[Data]

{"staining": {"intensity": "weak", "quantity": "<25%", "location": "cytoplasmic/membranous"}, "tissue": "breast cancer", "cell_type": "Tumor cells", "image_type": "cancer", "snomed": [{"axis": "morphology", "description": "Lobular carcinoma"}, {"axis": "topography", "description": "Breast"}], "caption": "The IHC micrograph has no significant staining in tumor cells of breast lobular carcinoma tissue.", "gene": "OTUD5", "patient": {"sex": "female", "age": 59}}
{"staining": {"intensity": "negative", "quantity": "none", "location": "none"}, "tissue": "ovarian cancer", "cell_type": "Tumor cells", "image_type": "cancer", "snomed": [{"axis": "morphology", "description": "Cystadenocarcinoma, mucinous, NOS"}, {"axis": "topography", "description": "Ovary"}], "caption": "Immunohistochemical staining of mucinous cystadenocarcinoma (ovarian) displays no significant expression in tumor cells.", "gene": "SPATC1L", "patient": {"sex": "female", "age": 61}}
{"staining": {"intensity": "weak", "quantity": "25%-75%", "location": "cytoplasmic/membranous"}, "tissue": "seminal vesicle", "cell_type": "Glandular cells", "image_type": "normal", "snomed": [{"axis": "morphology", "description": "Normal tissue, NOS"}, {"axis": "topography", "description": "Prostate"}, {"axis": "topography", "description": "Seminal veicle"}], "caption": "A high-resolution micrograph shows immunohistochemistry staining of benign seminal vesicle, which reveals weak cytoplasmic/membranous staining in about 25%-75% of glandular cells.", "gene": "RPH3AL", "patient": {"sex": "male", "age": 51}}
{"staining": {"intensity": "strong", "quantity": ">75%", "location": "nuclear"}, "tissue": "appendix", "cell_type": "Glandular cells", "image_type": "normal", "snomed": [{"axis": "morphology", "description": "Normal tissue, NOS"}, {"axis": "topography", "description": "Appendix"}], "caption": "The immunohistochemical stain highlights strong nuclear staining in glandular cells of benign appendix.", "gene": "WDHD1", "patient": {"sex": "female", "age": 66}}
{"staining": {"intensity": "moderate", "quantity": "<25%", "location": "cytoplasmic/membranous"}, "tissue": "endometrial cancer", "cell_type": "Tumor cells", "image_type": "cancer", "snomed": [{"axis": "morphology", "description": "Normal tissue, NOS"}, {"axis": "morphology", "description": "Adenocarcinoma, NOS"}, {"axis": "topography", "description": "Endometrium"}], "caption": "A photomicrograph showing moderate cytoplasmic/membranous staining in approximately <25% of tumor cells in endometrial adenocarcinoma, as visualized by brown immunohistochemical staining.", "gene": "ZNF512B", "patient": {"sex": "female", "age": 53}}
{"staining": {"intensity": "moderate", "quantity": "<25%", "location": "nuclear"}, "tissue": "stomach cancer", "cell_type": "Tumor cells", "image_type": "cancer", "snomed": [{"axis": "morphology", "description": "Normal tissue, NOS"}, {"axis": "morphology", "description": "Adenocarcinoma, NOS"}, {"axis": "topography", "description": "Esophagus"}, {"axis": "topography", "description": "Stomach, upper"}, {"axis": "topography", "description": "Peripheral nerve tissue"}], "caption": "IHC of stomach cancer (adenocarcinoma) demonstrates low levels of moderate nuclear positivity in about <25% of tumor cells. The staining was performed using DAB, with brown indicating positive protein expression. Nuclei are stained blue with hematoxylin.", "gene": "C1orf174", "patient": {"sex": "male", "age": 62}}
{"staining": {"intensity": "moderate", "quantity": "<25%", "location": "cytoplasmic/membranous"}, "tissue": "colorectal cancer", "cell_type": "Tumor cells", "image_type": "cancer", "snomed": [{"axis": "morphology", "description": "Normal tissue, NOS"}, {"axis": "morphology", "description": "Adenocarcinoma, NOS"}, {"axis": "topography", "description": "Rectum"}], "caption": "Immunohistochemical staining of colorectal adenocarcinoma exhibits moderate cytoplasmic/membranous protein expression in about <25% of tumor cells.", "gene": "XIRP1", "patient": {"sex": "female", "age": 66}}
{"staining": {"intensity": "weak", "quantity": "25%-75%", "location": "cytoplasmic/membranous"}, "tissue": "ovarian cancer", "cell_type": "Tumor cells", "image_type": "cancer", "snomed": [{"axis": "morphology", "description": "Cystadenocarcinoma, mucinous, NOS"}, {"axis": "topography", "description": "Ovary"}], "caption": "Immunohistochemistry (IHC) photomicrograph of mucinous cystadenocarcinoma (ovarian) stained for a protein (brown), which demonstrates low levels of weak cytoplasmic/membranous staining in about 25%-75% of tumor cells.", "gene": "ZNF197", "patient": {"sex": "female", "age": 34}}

[Work instruction]
Repeat the lines above exactly.

[Answer section]
{"staining": {"intensity": "weak", "quantity": "<25%", "location": "cytoplasmic/membranous"}, "tissue": "breast cancer", "cell_type": "Tumor cells", "image_type": "cancer", "snomed": [{"axis": "morphology", "description": "Lobular carcinoma"}, {"axis": "topography", "description": "Breast"}], "caption": "The IHC micrograph has no significant staining in tumor cells of breast lobular carcinoma tissue.", "gene": "OTUD5", "patient": {"sex": "female", "age": 59}}
{"staining": {"intensity": "negative", "quantity": "none", "location": "none"}, "tissue": "ovarian cancer", "cell_type": "Tumor cells", "image_type": "cancer", "snomed": [{"axis": "morphology", "description": "Cystadenocarcinoma, mucinous, NOS"}, {"axis": "topography", "description": "Ovary"}], "caption": "Immunohistochemical staining of mucinous cystadenocarcinoma (ovarian) displays no significant expression in tumor cells.", "gene": "SPATC1L", "patient": {"sex": "female", "age": 61}}
{"staining": {"intensity": "weak", "quantity": "25%-75%", "location": "cytoplasmic/membranous"}, "tissue": "seminal vesicle", "cell_type": "Glandular cells", "image_type": "normal", "snomed": [{"axis": "morphology", "description": "Normal tissue, NOS"}, {"axis": "topography", "description": "Prostate"}, {"axis": "topography", "description": "Seminal veicle"}], "caption": "A high-resolution micrograph shows immunohistochemistry staining of benign seminal vesicle, which reveals weak cytoplasmic/membranous staining in about 25%-75% of glandular cells.", "gene": "RPH3AL", "patient": {"sex": "male", "age": 51}}
{"staining": {"intensity": "strong", "quantity": ">75%", "location": "nuclear"}, "tissue": "appendix", "cell_type": "Glandular cells", "image_type": "normal", "snomed": [{"axis": "morphology", "description": "Normal tissue, NOS"}, {"axis": "topography", "description": "Appendix"}], "caption": "The immunohistochemical stain highlights strong nuclear staining in glandular cells of benign appendix.", "gene": "WDHD1", "patient": {"sex": "female", "age": 66}}
{"staining": {"intensity": "moderate", "quantity": "<25%", "location": "cytoplasmic/membranous"}, "tissue": "endometrial cancer", "cell_type": "Tumor cells", "image_type": "cancer", "snomed": [{"axis": "morphology", "description": "Normal tissue, NOS"}, {"axis": "morphology", "description": "Adenocarcinoma, NOS"}, {"axis": "topography", "description": "Endometrium"}], "caption": "A photomicrograph showing moderate cytoplasmic/membranous staining in approximately <25% of tumor cells in endometrial adenocarcinoma, as visualized by brown immunohistochemical staining.", "gene": "ZNF512B", "patient": {"sex": "female", "age": 53}}
{"staining": {"intensity": "moderate", "quantity": "<25%", "location": "nuclear"}, "tissue": "stomach cancer", "cell_type": "Tumor cells", "image_type": "cancer", "snomed": [{"axis": "morphology", "description": "Normal tissue, NOS"}, {"axis": "morphology", "description": "Adenocarcinoma, NOS"}, {"axis": "topography", "description": "Esophagus"}, {"axis": "topography", "description": "Stomach, upper"}, {"axis": "topography", "description": "Peripheral nerve tissue"}], "caption": "IHC of stomach cancer (adenocarcinoma) demonstrates low levels of moderate nuclear positivity in about <25% of tumor cells. The staining was performed using DAB, with brown indicating positive protein expression. Nuclei are stained blue with hematoxylin.", "gene": "C1orf174", "patient": {"sex": "male", "age": 62}}
{"staining": {"intensity": "moderate", "quantity": "<25%", "location": "cytoplasmic/membranous"}, "tissue": "colorectal cancer", "cell_type": "Tumor cells", "image_type": "cancer", "snomed": [{"axis": "morphology", "description": "Normal tissue, NOS"}, {"axis": "morphology", "description": "Adenocarcinoma, NOS"}, {"axis": "topography", "description": "Rectum"}], "caption": "Immunohistochemical staining of colorectal adenocarcinoma exhibits moderate cytoplasmic/membranous protein expression in about <25% of tumor cells.", "gene": "XIRP1", "patient": {"sex": "female", "age": 66}}
{"staining": {"intensity": "weak", "quantity": "25%-75%", "location": "cytoplasmic/membranous"}, "tissue": "ovarian cancer", "cell_type": "Tumor cells", "image_type": "cancer", "snomed": [{"axis": "morphology", "description": "Cystadenocarcinoma, mucinous, NOS"}, {"axis": "topography", "description": "Ovary"}], "caption": "Immunohistochemistry (IHC) photomicrograph of mucinous cystadenocarcinoma (ovarian) stained for a protein (brown), which demonstrates low levels of weak cytoplasmic/membranous staining in about 25%-75% of tumor cells.", "gene": "ZNF197", "patient": {"sex": "female", "age": 34}}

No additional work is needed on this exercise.